National Girl Child Day 2020: What Has Actually Changed In A Decade?
Started by the Ministry of Women and Child Development in 2008, National Girl Child Day is observed on January 24, every year. We are a society where a girl child was considered to be a stroke of bad luck and every adjective that defines the word bad. However, gradually the situation is changing. On National Girl Child Day we bring you a list of what has changed for the girl child in the last decade.
Education And Infrastructure
Education does not mean just good teachers but also providing proper infrastructure that caters to the needs of students. India saw applaudable progress in this regard, and the proportion of schools with usable toilets has doubled (66.4%) since 2010. Moreover, schools with boundary walls, which ensured safety for girls has also increased from 13.4 percent to 64.4 percent in 2018, states this ASER report.

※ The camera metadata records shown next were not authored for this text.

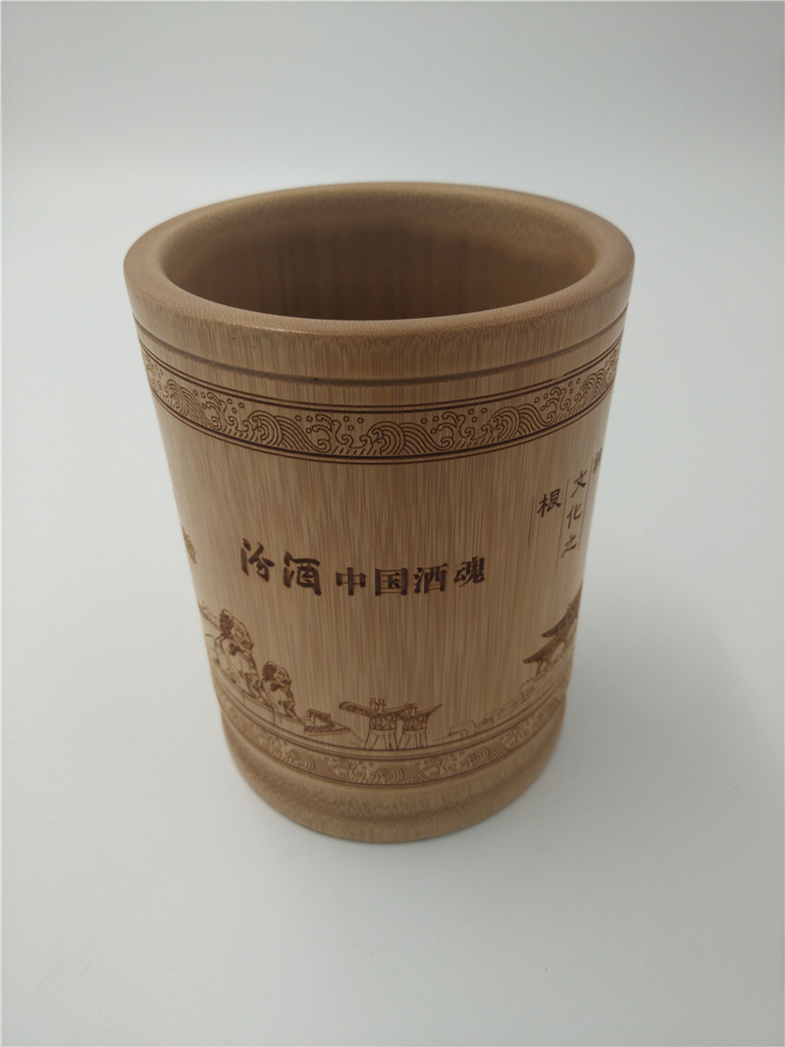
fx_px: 696
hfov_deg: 58.9
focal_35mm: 23
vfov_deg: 73.9
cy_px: 524
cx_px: 392
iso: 100
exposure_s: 1/111
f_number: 2
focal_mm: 4.04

However, when it comes to education solely, Indian girls are just beginning to claim their half of it. In 2018, around 40 percent of girls between the age of 15-18 years were out of school. But for the age group of 15-16, the statistics showed improvement with 13.4 percent girls out of school in 2018, as compared to more than 20 percent in 2008, as per NCPCR data.
When no girl was born in 132 villages of Uttarakhand for three months, the area was declared a red zone and a probe was ordered too. When it comes to sex ratio, as of 2019, the sex ratio of India stands at 930 females per 1000 males. However, as per the census 2011, the sex ratio of India stood at 940 females per 1000 males. This means, in 2019, we had 10 lesser females per 1000 men as compared to 2011.
The data of 2015-16 shows that 27 percent of girls all over India were married before 18 years of age. In 2005-06, this percentage stood at 47 percent.
Nutrition And Health
According to a report by UNICEF in 2011, a girl child in India was most susceptible to malnutrition. The main reasons behind this, as cited in the report were early marriage and likelihood of maternal death. 47% of teenage girls in India aged 15-19 years old were underweight – the highest in the world
According to a UNICEF report, about 63 million adolescent girls in India in the age bracket of 10-19 years are short, thin, overweight or obese. Around 40 percent of adolescent girls suffer from anaemia. Moreover, physical activity is also missing among the children as a whole. According to the report, on average, girls in late adolescence spend only 10 minutes on such activities.
Any significant improvement has not been made in this regard.
From Kathua gang rape case to the rape of a 12-year-old in Kushinagar, the nation has mourned several times over brutal child rapes. In 2010, a total of 5377 girl child rapes took place, according to the NCRB Data 2010. In 2018, a total of 9433 girl child (below 18 years) rape cases were reported, according to the NCRB Data 2018.
Back in 2006, a report by National Family Health Survey (NFHS) showed that more than half of the women in the age group 20-49 that time were married before the minimum legal age of 18 years. Moreover, around 3,00,000 girls under the age of 15 had already given birth to a child. Instilling a hope, the data of 2015-16 shows that 27 percent of girls all over India were married before 18 years of age. In 2005-06, this percentage stood at 47 percent.